(DATA SHOWN)
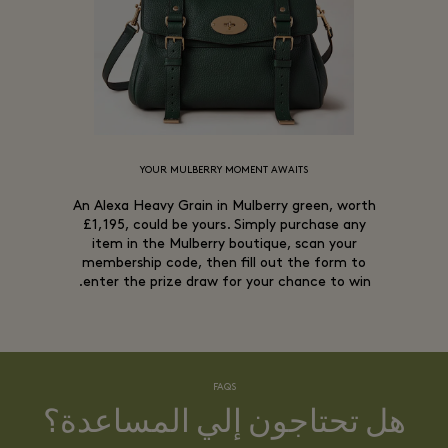
YOUR MULBERRY MOMENT AWAITS
An Alexa Heavy Grain in Mulberry green, worth
£1,195, could be yours. Simply purchase any
item in the Mulberry boutique, scan your
membership code, then fill out the form to
enter the prize draw for your chance to win.
FAQS
هل تحتاجون إلي المساعدة؟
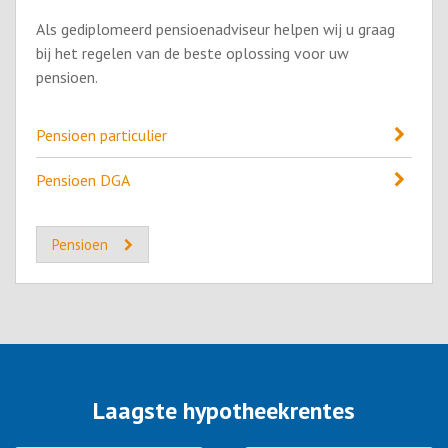
Als gediplomeerd pensioenadviseur helpen wij u graag
bij het regelen van de beste oplossing voor uw
pensioen.
Pensioen particulier
Pensioen DGA
Pensioen
Laagste hypotheekrentes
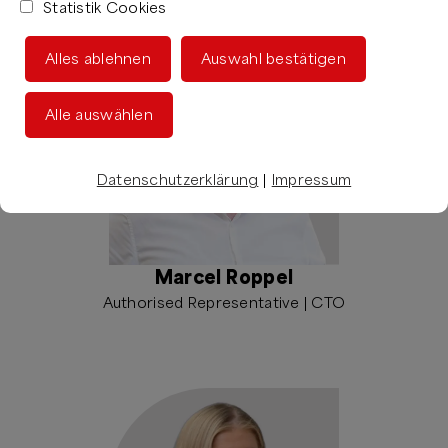
Statistik Cookies
Alles ablehnen
Auswahl bestätigen
Alle auswählen
Datenschutzerklärung
|
Impressum
Marcel Roppel
Authorised Representative | CTO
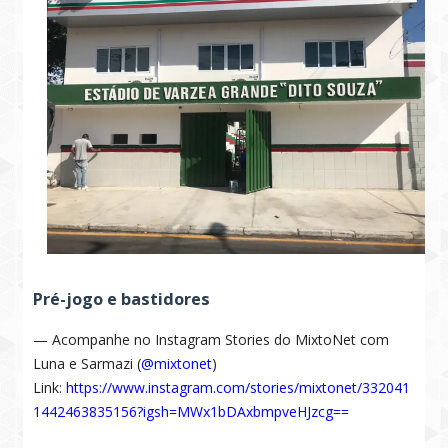
Pré-jogo e bastidores
— Acompanhe no Instagram Stories do MixtoNet com
Luna e Sarmazi (
@mixtonet
)
Link:
https://www.instagram.com/stories/mixtonet/332041
1442463835156?igsh=MWx1bDAxbmpveHJzcg==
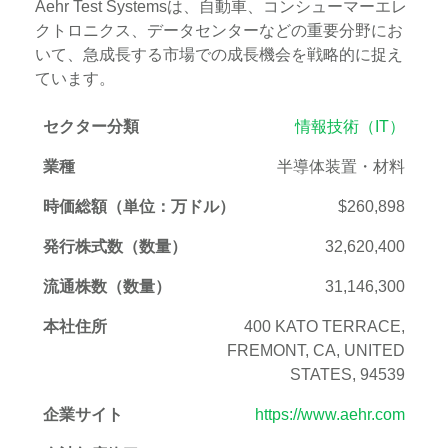
Aehr Test Systemsは、自動車、コンシューマーエレ
クトロニクス、データセンターなどの重要分野にお
いて、急成長する市場での成長機会を戦略的に捉え
ています。
セクター分類
情報技術（IT）
業種
半導体装置・材料
時価総額（単位：万ドル）
$260,898
発行株式数（数量）
32,620,400
流通株数（数量）
31,146,300
本社住所
400 KATO TERRACE,
FREMONT, CA, UNITED
STATES, 94539
企業サイト
https://www.aehr.com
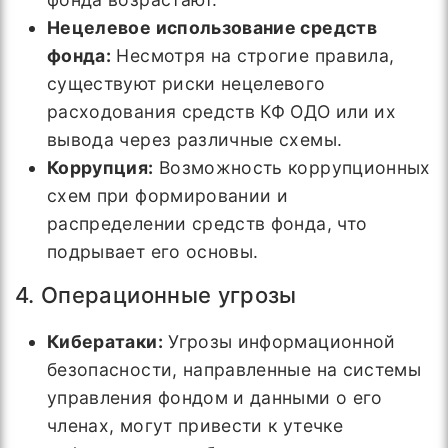
Нецелевое использование средств
фонда:
Несмотря на строгие правила,
существуют риски нецелевого
расходования средств КФ ОДО или их
вывода через различные схемы.
Коррупция:
Возможность коррупционных
схем при формировании и
распределении средств фонда, что
подрывает его основы.
4. Операционные угрозы
Кибератаки:
Угрозы информационной
безопасности, направленные на системы
управления фондом и данными о его
членах, могут привести к утечке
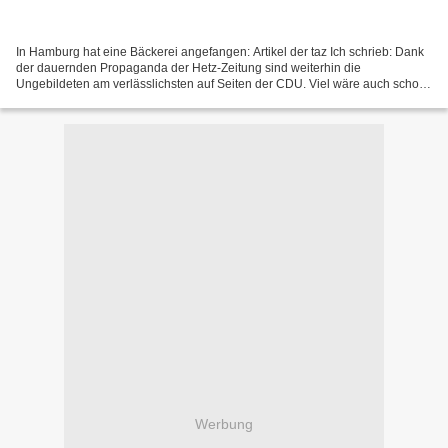
In Hamburg hat eine Bäckerei angefangen: Artikel der taz Ich schrieb: Dank
der dauernden Propaganda der Hetz-Zeitung sind weiterhin die
Ungebildeten am verlässlichsten auf Seiten der CDU. Viel wäre auch schon
gewonnen, wenn die Leute aufhören würden,...
Werbung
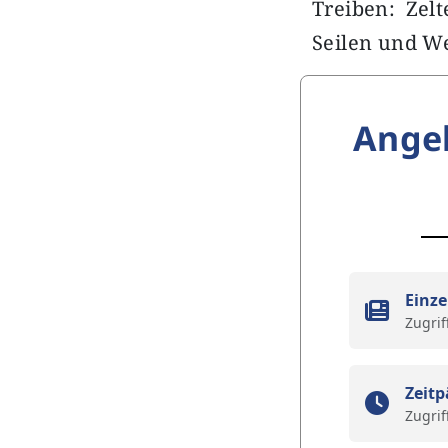
Treiben: Zel
Seilen und W
Ange
Einze
Zugrif
Zeitp
Zugrif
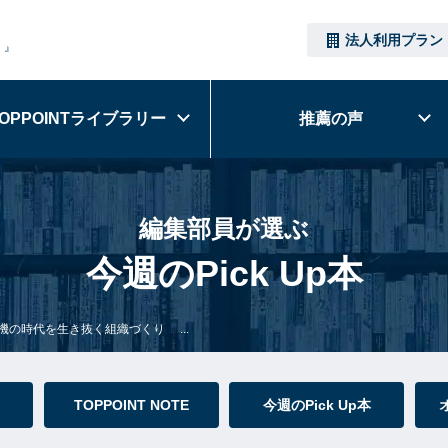
法人利用プラン
）』
OPPOINT
ライブラリー
推薦の声
編集部員が選ぶ
今週のPick Up本
機の時代を生き抜く組織づくり ...
TOPPOINT NOTE
今週のPick Up本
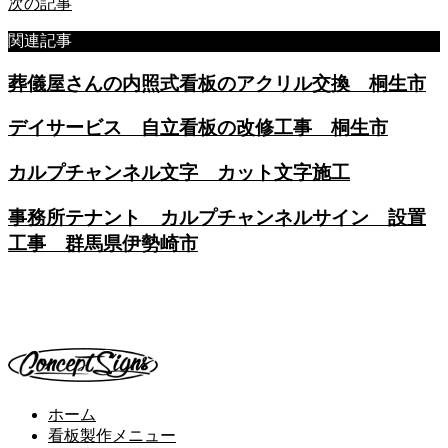
次の記事
関連記事
葬儀屋さんの内照式看板のアクリル交換 桐生市
デイサービス 自立看板の改修工事 桐生市
カルプチャンネル文字 カット文字施工
事務所テナント カルプチャンネルサイン 設置
工事 群馬県伊勢崎市
ホーム
看板製作メニュー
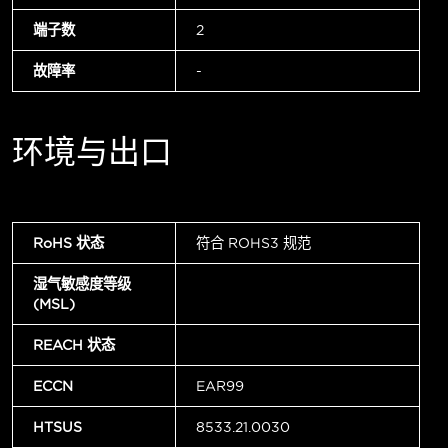
端子数
2
故障率
-
环境与出口
RoHS 状态
符合 ROHS3 规范
湿气敏感度等级
(MSL)
REACH 状态
ECCN
EAR99
HTSUS
8533.21.0030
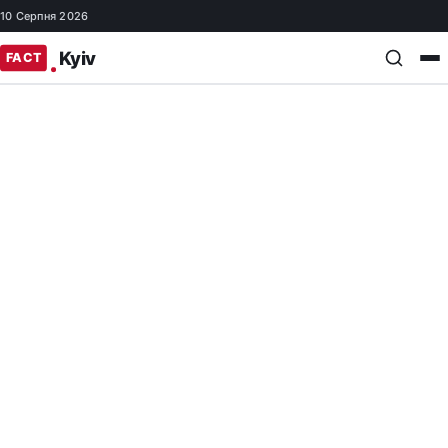
10 Серпня 2026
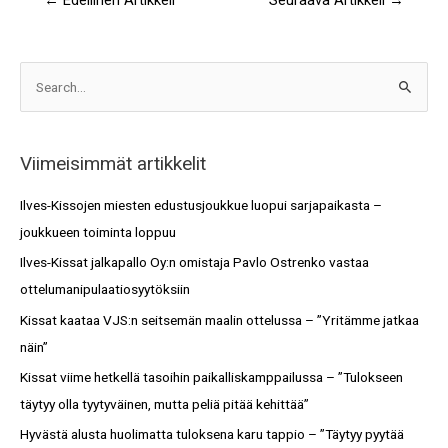
←
Edellinen Artikkeli
Seuraava Artikkeli
→
A
S
r
e
k
a
i
Viimeisimmät artikkelit
r
s
c
Ilves-Kissojen miesten edustusjoukkue luopui sarjapaikasta –
t
h
joukkueen toiminta loppuu
o
f
Ilves-Kissat jalkapallo Oy:n omistaja Pavlo Ostrenko vastaa
t
o
ottelumanipulaatiosyytöksiin
r
Kissat kaataa VJS:n seitsemän maalin ottelussa – ”Yritämme jatkaa
:
näin”
Kissat viime hetkellä tasoihin paikalliskamppailussa – ”Tulokseen
täytyy olla tyytyväinen, mutta peliä pitää kehittää”
Hyvästä alusta huolimatta tuloksena karu tappio – ”Täytyy pyytää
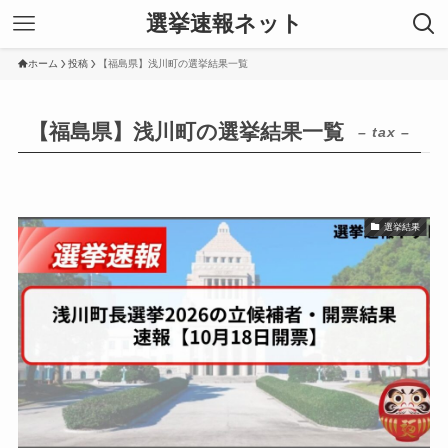
選挙速報ネット
ホーム
投稿
【福島県】浅川町の選挙結果一覧
【福島県】浅川町の選挙結果一覧
– tax –
選挙結果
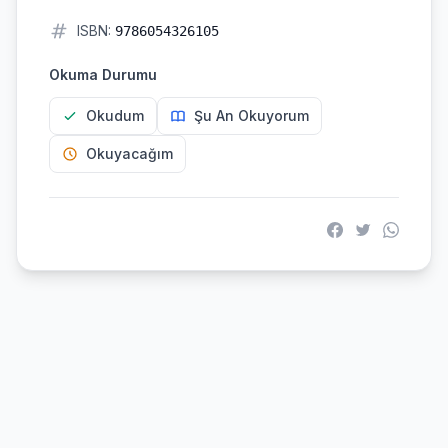
ISBN:
9786054326105
Okuma Durumu
Okudum
Şu An Okuyorum
Okuyacağım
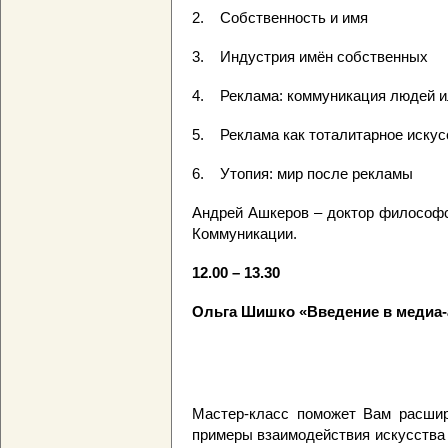
2. Собственность и имя
3. Индустрия имён собственных
4. Реклама: коммуникация людей и
5. Реклама как тоталитарное искус
6. Утопия: мир после рекламы
Андрей Ашкеров – доктор философс
Коммуникации.
12.00 – 13.30
Ольга Шишко «Введение в медиа-
Мастер-класс поможет Вам расшир
примеры взаимодействия искусства 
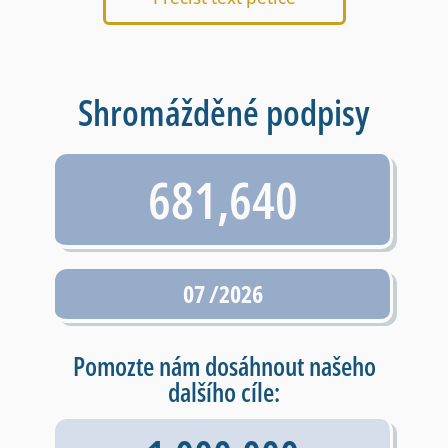
Shromážděné podpisy
681,640
07 /2026
Pomozte nám dosáhnout našeho
dalšího cíle:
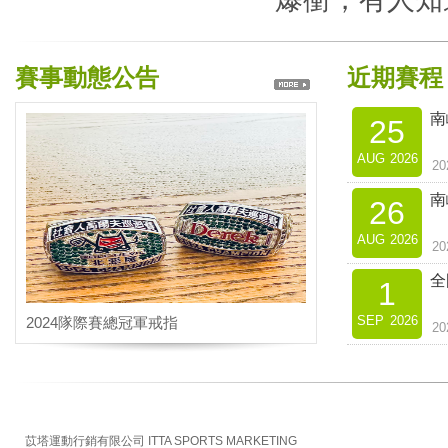
賽事動態公告
近期賽程
南
25
AUG
2026
2
南
26
AUG
2026
2
全
1
SEP
2026
2024隊際賽總冠軍戒指
2
苡塔運動行銷有限公司 ITTA SPORTS MARKETING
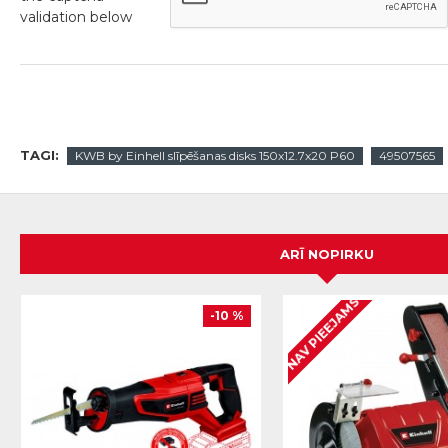
validation below
TAGI:
KWB by Einhell slīpēšanas disks 150x12.7x20 P60
49507565
ARĪ NOPIRKU
NAV PIEEJAMS
-10 %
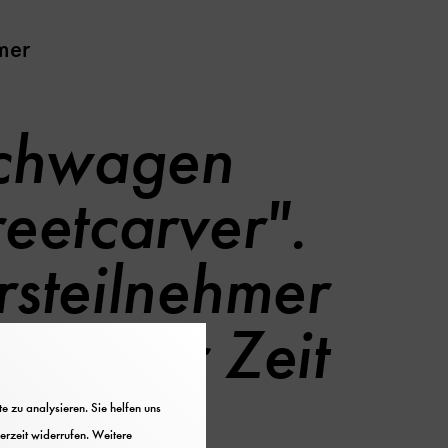
mer
schwagen
eetcarver".
rsteilnehmer
del der Zeit
 zu analysieren. Sie helfen uns
erzeit widerrufen. Weitere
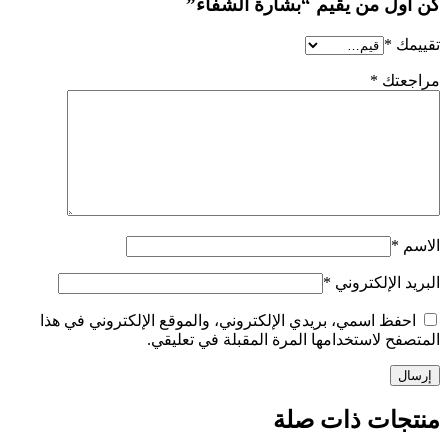
كن أول من يقيم “بشارة الشفاء”
تقييمك
*
مراجعتك
*
الاسم
*
البريد الإلكتروني
*
احفظ اسمي، بريدي الإلكتروني، والموقع الإلكتروني في هذا
المتصفح لاستخدامها المرة المقبلة في تعليقي.
منتجات ذات صلة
(End DATA SHOWN)
• [TO-DO ITEM]
Return each line of the records that contains the string "фонда", treating uppercase and lowercase as different.

• [TASK RESPONSE]
фонда:
распределении средств фонда, что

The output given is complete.